(Stored data)
◆ ◆ ◆ ◆ ◆ ◆ ◆
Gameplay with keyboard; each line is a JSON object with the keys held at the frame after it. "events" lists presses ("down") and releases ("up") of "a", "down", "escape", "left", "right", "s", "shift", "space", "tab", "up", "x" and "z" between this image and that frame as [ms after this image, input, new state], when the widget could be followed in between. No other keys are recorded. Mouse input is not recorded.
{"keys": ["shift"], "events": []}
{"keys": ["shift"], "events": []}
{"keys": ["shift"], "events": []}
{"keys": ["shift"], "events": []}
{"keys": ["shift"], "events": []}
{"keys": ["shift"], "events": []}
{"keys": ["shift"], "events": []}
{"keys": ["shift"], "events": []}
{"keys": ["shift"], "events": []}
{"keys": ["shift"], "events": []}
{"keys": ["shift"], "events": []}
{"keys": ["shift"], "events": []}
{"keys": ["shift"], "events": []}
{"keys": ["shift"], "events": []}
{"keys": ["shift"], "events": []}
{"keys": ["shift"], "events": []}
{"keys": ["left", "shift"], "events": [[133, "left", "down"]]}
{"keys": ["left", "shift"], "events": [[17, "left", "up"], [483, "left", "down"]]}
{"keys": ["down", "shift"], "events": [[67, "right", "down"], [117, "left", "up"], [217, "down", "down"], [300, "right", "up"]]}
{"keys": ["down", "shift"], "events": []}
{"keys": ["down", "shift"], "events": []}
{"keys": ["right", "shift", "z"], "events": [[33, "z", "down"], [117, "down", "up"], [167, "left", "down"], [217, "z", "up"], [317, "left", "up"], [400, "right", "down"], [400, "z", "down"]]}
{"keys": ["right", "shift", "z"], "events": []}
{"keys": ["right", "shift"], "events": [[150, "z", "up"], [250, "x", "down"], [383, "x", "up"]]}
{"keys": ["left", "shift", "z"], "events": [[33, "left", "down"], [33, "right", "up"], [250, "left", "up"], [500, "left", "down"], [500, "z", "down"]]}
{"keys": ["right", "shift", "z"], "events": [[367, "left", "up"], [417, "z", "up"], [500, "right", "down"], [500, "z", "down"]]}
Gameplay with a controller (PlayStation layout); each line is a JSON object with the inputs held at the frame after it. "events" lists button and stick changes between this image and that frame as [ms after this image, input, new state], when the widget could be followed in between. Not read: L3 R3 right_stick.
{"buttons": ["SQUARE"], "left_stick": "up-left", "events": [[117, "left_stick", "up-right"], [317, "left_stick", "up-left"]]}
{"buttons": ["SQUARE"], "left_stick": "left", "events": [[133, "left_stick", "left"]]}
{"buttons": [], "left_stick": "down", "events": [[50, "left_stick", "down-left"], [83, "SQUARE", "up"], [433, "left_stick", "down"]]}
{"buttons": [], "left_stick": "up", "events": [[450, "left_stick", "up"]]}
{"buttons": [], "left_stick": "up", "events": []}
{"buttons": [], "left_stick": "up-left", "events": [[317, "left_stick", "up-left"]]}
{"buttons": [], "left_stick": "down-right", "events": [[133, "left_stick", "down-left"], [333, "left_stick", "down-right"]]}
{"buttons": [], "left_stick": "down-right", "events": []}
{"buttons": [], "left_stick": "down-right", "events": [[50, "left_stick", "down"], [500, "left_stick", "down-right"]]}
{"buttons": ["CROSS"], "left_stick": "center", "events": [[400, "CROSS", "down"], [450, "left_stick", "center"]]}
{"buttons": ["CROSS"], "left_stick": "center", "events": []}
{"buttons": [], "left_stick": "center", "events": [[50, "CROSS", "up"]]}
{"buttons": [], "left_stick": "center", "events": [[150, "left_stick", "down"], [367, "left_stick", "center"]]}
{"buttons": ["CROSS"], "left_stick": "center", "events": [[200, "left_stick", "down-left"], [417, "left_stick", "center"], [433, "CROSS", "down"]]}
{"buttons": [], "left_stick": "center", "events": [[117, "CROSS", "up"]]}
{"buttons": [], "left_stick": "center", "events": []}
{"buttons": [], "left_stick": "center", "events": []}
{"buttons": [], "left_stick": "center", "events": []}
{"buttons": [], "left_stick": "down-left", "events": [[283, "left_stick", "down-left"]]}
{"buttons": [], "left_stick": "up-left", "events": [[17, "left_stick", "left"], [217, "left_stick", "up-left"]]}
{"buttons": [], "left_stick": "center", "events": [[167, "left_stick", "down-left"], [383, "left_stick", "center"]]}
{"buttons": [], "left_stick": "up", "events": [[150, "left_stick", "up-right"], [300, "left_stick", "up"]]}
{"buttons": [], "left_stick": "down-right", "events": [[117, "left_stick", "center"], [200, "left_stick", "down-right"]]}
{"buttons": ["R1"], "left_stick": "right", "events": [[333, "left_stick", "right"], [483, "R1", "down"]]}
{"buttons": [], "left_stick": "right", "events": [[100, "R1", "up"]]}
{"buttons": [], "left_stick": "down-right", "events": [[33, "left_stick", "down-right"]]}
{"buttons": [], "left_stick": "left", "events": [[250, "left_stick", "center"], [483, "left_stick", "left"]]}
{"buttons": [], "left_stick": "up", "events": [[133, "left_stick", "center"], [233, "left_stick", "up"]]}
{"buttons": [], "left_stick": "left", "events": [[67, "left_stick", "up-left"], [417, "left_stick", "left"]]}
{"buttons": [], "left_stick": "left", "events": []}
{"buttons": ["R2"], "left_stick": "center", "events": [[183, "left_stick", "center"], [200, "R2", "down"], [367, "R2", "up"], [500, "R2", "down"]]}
◆ ◆ ◆ ◆ ◆ ◆ ◆
To do
Every line in the records above that contains the word "held" should be copied out.

Task output
Gameplay with keyboard; each line is a JSON object with the keys held at the frame after it. "events" lists presses ("down") and releases ("up") of "a", "down", "escape", "left", "right", "s", "shift", "space", "tab", "up", "x" and "z" between this image and that frame as [ms after this image, input, new state], when the widget could be followed in between. No other keys are recorded. Mouse input is not recorded.
Gameplay with a controller (PlayStation layout); each line is a JSON object with the inputs held at the frame after it. "events" lists button and stick changes between this image and that frame as [ms after this image, input, new state], when the widget could be followed in between. Not read: L3 R3 right_stick.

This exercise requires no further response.